=== EXERCISE MATERIAL ===

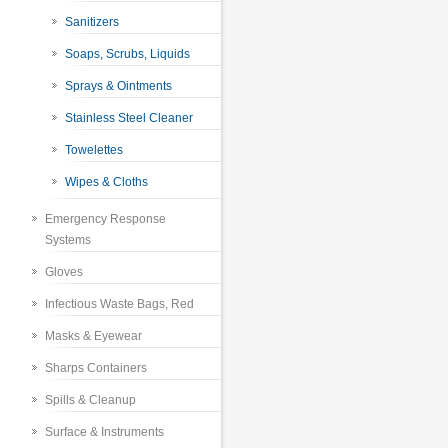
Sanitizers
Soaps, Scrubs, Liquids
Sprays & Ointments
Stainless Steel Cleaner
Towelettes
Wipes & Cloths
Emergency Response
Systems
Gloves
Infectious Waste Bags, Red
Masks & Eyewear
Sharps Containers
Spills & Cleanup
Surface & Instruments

===

TASK PROMPT: Retype every line of text from the entries above word for word, with the same line breaks and in the same order. Leave out the pictures.

REPLY TO THE TASK:
Sanitizers
Soaps, Scrubs, Liquids
Sprays & Ointments
Stainless Steel Cleaner
Towelettes
Wipes & Cloths
Emergency Response
Systems
Gloves
Infectious Waste Bags, Red
Masks & Eyewear
Sharps Containers
Spills & Cleanup
Surface & Instruments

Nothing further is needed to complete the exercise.